Ce décret peut sembler incompréhensible aujourd’hui, mais il faut pardonner à la ville de Cologne, où il a été promulgué, car l’historicisme y a eu un résultat positif : une cathédrale restée inachevée pendant trois cents ans a été achevée. Après la découverte des plans originaux, la partie manquante entre le chœur et la façade occidentale a été érigée avec une grande habileté technique et une délicatesse surprenante, et les tours ont été portées à leur pleine hauteur. Aucune autre époque, avant ou après, n’aurait eu la patience incroyable ou les dépenses énormes pour accomplir un tel exploit.

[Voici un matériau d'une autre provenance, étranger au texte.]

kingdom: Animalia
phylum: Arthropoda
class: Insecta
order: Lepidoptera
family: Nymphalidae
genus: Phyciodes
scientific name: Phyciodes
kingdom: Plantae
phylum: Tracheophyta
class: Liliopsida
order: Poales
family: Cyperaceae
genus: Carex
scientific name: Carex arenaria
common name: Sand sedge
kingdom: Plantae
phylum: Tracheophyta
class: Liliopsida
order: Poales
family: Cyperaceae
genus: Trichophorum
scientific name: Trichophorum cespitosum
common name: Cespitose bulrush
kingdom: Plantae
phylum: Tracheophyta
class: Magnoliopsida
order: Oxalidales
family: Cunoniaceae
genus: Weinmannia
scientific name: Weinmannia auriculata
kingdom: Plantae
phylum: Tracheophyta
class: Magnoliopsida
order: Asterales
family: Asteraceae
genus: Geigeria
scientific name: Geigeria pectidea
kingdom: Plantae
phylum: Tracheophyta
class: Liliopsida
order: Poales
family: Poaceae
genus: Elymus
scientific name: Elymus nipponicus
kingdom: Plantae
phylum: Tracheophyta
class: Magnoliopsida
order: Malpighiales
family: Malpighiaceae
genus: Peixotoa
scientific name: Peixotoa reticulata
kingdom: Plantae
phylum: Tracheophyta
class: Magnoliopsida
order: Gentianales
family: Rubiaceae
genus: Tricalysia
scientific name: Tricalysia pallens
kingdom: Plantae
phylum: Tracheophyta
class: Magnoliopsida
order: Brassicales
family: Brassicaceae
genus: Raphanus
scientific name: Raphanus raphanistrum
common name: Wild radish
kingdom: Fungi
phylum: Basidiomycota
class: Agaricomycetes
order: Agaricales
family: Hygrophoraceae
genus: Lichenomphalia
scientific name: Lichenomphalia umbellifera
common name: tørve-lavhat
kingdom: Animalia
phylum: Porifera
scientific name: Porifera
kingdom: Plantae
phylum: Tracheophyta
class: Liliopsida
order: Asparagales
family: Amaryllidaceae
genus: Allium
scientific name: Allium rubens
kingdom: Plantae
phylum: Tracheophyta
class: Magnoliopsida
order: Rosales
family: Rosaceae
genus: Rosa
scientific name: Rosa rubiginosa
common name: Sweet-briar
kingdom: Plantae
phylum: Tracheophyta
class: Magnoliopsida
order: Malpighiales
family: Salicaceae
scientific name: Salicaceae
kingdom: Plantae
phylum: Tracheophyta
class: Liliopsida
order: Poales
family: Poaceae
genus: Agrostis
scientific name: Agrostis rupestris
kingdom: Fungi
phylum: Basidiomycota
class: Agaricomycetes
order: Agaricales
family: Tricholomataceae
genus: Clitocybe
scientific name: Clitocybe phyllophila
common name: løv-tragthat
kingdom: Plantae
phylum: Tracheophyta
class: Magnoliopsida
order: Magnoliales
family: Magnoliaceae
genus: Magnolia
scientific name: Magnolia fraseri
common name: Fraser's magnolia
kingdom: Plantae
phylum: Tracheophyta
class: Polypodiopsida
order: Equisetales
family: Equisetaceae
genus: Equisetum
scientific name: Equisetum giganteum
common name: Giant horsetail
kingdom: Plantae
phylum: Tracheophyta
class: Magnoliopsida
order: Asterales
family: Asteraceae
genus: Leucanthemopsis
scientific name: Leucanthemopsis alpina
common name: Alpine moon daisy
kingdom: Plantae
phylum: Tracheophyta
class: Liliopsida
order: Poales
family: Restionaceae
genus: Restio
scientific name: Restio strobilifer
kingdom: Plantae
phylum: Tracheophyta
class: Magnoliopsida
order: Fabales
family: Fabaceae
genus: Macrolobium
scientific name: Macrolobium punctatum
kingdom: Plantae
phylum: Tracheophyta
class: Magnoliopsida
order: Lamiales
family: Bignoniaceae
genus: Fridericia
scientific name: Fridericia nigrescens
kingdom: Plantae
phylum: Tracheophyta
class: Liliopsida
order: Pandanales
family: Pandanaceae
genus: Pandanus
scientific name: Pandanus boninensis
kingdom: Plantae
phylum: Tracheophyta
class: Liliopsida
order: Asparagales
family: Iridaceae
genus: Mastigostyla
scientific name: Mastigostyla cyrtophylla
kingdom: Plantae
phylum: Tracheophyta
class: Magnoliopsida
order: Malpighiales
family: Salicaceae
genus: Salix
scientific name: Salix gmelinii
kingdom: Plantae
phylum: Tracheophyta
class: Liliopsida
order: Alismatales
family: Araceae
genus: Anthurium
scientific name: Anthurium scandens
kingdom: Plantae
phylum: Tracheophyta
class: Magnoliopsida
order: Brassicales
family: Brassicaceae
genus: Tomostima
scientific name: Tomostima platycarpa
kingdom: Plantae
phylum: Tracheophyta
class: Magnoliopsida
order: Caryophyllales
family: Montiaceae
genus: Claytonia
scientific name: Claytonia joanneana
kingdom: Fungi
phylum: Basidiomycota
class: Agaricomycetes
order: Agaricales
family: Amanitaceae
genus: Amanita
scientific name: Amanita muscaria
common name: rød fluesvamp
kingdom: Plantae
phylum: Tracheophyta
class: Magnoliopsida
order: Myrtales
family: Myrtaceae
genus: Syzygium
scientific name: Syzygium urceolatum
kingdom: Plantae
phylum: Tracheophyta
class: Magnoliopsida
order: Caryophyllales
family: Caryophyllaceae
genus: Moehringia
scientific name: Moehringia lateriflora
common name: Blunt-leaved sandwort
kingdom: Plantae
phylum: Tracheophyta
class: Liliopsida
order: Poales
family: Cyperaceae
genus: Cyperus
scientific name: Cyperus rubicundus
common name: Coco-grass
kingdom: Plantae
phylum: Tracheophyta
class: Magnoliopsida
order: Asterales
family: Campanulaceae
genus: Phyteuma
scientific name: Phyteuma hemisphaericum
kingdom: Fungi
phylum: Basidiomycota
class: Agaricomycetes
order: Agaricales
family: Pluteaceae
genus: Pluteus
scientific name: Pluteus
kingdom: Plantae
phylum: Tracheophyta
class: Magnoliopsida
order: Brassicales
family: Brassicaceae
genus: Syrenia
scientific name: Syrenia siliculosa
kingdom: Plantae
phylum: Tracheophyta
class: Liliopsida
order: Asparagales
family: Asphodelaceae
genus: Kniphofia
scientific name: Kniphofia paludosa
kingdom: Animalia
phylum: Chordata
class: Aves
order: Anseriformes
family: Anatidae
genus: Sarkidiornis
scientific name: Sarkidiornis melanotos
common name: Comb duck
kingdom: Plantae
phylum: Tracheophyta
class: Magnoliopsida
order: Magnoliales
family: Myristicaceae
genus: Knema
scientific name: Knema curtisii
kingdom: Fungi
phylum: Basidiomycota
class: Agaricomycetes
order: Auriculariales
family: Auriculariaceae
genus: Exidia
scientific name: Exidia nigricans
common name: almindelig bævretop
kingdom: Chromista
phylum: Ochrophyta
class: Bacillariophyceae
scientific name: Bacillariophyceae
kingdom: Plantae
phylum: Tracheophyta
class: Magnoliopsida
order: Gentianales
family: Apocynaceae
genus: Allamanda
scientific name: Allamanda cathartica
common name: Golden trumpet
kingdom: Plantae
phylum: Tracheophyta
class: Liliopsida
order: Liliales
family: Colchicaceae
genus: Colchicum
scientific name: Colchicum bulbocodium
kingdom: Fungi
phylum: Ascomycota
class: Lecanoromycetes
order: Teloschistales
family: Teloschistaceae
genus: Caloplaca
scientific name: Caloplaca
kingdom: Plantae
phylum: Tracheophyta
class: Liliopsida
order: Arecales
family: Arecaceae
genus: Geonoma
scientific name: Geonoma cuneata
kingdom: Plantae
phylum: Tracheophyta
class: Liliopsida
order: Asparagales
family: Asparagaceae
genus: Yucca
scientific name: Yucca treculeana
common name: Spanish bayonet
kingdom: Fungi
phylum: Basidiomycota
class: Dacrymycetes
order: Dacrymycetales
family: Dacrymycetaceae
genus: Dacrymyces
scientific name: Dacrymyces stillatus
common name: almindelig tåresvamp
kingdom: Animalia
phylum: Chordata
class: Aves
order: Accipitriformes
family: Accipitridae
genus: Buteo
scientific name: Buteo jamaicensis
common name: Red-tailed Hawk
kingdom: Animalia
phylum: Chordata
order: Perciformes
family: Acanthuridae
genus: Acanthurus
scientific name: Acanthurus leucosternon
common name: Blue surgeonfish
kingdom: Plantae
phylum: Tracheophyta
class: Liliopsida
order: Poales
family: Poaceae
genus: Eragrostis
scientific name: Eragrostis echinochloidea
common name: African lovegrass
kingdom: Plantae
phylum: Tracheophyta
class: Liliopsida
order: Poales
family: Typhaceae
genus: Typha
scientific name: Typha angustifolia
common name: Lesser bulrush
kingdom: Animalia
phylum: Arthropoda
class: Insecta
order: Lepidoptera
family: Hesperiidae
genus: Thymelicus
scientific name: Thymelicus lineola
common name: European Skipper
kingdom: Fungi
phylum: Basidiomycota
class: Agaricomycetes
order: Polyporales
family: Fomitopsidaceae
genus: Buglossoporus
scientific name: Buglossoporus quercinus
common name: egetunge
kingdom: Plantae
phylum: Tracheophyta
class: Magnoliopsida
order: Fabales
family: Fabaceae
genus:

La sculpture néoclassique allemande
À une époque où le renouveau classique dominait les arts, la sculpture, qui était le moyen d’expression artistique le plus important pour les Grecs de l’Antiquité, a naturellement pris de l’importance. Au cours de ses voyages, l’artiste de tendance classique remplissait ses carnets de croquis de statues grecques et romaines antiques, et l’amateur d’art, faute d’originaux, décorait sa maison avec des copies en plâtre. L’impressionnante collection de plâtres de Wilhelm von Humboldt peut encore être admirée à Tegel.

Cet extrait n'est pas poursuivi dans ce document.